§ **DIRECTIONS FOR THIS TASK**
Please recast every line of text in the data below as a Markdown table with the columns Row and Line, numbering the rows and skipping blank lines. Leave the pictures out of the answer.

§ **INPUT**
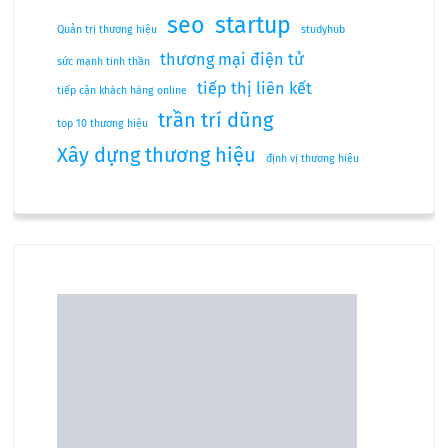
seo
startup
Quản trị thương hiệu
studyhub
thương mại điện tử
sức mạnh tinh thần
tiếp thị liên kết
tiếp cận khách hàng online
trần trí dũng
top 10 thương hiệu
Xây dựng thương hiệu
định vị thương hiệu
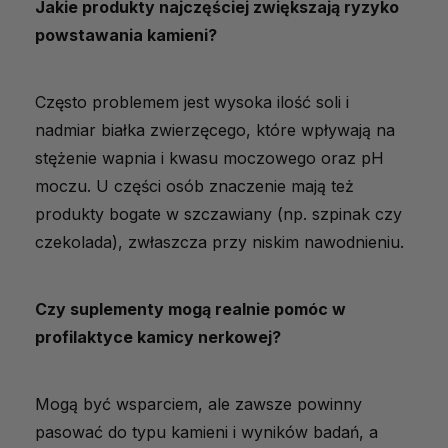
Jakie produkty najczęściej zwiększają ryzyko
powstawania kamieni?
Często problemem jest wysoka ilość soli i
nadmiar białka zwierzęcego, które wpływają na
stężenie wapnia i kwasu moczowego oraz pH
moczu. U części osób znaczenie mają też
produkty bogate w szczawiany (np. szpinak czy
czekolada), zwłaszcza przy niskim nawodnieniu.
Czy suplementy mogą realnie pomóc w
profilaktyce kamicy nerkowej?
Mogą być wsparciem, ale zawsze powinny
pasować do typu kamieni i wyników badań, a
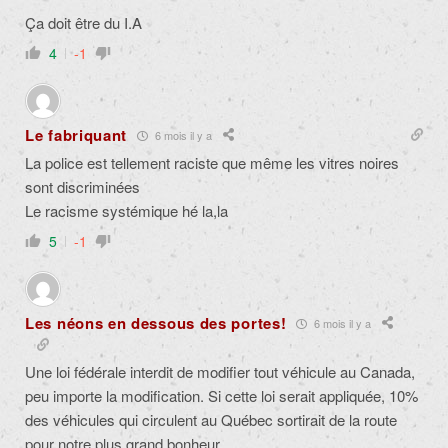
Ça doit être du I.A
4
-1
Le fabriquant
6 mois il y a
La police est tellement raciste que même les vitres noires
sont discriminées
Le racisme systémique hé la,la
5
-1
Les néons en dessous des portes!
6 mois il y a
Une loi fédérale interdit de modifier tout véhicule au Canada,
peu importe la modification. Si cette loi serait appliquée, 10%
des véhicules qui circulent au Québec sortirait de la route
pour notre plus grand bonheur.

§ **TASK ANSWER**
| Row | Line |
|---|---|
| 1 | seo |
| 2 | startup |
| 3 | Quản trị thương hiệu |
| 4 | studyhub |
| 5 | thương mại điện tử |
| 6 | sức mạnh tinh thần |
| 7 | tiếp thị liên kết |
| 8 | tiếp cận khách hàng online |
| 9 | trần trí dũng |
| 10 | top 10 thương hiệu |
| 11 | Xây dựng thương hiệu |
| 12 | định vị thương hiệu |
| 13 | Jakie produkty najczęściej zwiększają ryzyko |
| 14 | powstawania kamieni? |
| 15 | Często problemem jest wysoka ilość soli i |
| 16 | nadmiar białka zwierzęcego, które wpływają na |
| 17 | stężenie wapnia i kwasu moczowego oraz pH |
| 18 | moczu. U części osób znaczenie mają też |
| 19 | produkty bogate w szczawiany (np. szpinak czy |
| 20 | czekolada), zwłaszcza przy niskim nawodnieniu. |
| 21 | Czy suplementy mogą realnie pomóc w |
| 22 | profilaktyce kamicy nerkowej? |
| 23 | Mogą być wsparciem, ale zawsze powinny |
| 24 | pasować do typu kamieni i wyników badań, a |
| 25 | Ça doit être du I.A |
| 26 | 4 |
| 27 | -1 |
| 28 | Le fabriquant |
| 29 | 6 mois il y a |
| 30 | La police est tellement raciste que même les vitres noires |
| 31 | sont discriminées |
| 32 | Le racisme systémique hé la,la |
| 33 | 5 |
| 34 | -1 |
| 35 | Les néons en dessous des portes! |
| 36 | 6 mois il y a |
| 37 | Une loi fédérale interdit de modifier tout véhicule au Canada, |
| 38 | peu importe la modification. Si cette loi serait appliquée, 10% |
| 39 | des véhicules qui circulent au Québec sortirait de la route |
| 40 | pour notre plus grand bonheur. |